Your problem is your problem, and it is like no other. But it’s close enough to those that came before, close enough to the ones you’ve studied, that it probably pays to stop stalling and take the leap.

This is an interesting problem. I’m not sure about a 90 second video that would suit the bill, but this post takes me back to my days at summer institute in 09. TFA was leaning heavily on a few videos from an alumnus (I think his name was Justin Meli). He seemed to have an extremely organized classroom, a tight delivery, and efficient structures. One of the basic take-aways here was about time. Specifically: don’t waste it.
Cut to a few years later. I’ve had some experience, I’ve crafted a vision for my classroom, I know what I want to see from my students, and I’m getting more comfortable with my delivery. I know that I don’t necessarily want a classroom that looks like those institute videos–highly routinized, etc.
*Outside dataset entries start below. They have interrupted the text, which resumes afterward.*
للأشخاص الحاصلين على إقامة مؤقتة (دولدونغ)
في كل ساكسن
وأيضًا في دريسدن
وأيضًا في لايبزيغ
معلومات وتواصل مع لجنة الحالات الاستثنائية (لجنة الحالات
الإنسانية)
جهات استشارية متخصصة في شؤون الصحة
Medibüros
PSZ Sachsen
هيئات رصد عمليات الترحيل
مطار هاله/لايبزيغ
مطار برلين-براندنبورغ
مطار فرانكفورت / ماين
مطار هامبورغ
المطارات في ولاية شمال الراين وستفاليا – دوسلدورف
Let’s say now that I’m a Dean of Instruction at a school, and I have a group of teachers who are somewhere on this continuum: from tight, mechanized classrooms to those with somewhat looser structures (and maybe some really green teachers who are pretty lost). They are all strong teachers who are interested in their own development. I’m thinking some are using time purposefully and others need a nudge. Do I show them the Meli videos during PD?
Maybe, but not in isolation. I’ve been in too many PD sessions where the vision of teaching is pretty narrow. I still want to get teachers thinking about how they use time, but I also want to account for the kinds of complex decisions teachers make around time. I recently saw a video of Deborah Ball (I’m currently a graduate student at Michigan) leading a class discussion about the meaning of odd numbers. One student has a particularly odd-ball definition and is arguing that 6 can be both even and odd. Kids disagree; others seem uncertain. But the conversation they are having is pretty sophisticated. Ball doesn’t interrupt; after a certain amount of time (some think too much time), she leads the class back around to a definition from a previous class. Did she waste time?
So maybe my decision is to create purposeful contrasts in the videos I select. I would want to acknowledge that teachers make complex choices in real time; that they confront dilemmas every day; and that, as a leader, I won’t be skewing my coaching or evaluation toward one particular model of teaching.
This is one of those habits of mind that we want to encourage all teachers and leaders to develop: Take whatever lesson you can from every experience (starting with these videos), and set aside the stuff that isn’t helpful in your current situation. The trouble is that rookie teachers often don’t have the background knowledge to make these inferential connections, and are going to be distracted by the surface structure of what they see (e.g. kids SLANTing/not SLANTing), which will distract them from the key teaching practices they’re seeing.
To this end, I would absolutely support making a quick video to try to get this point across. I can’t think of a way to do this other than to essentially mock people who don’t look past surface differences, and, though this would likely work with fiercely competitive and highly sarcastic 22-year-olds, I can’t see it being particularly effective for a broader audience. The latter would be a tougher audience, as they’d likely come with preconceived notions of how the structure of the (mostly charter school) classrooms in the videos are not simply an inevitable outcome of being at one of “those” schools.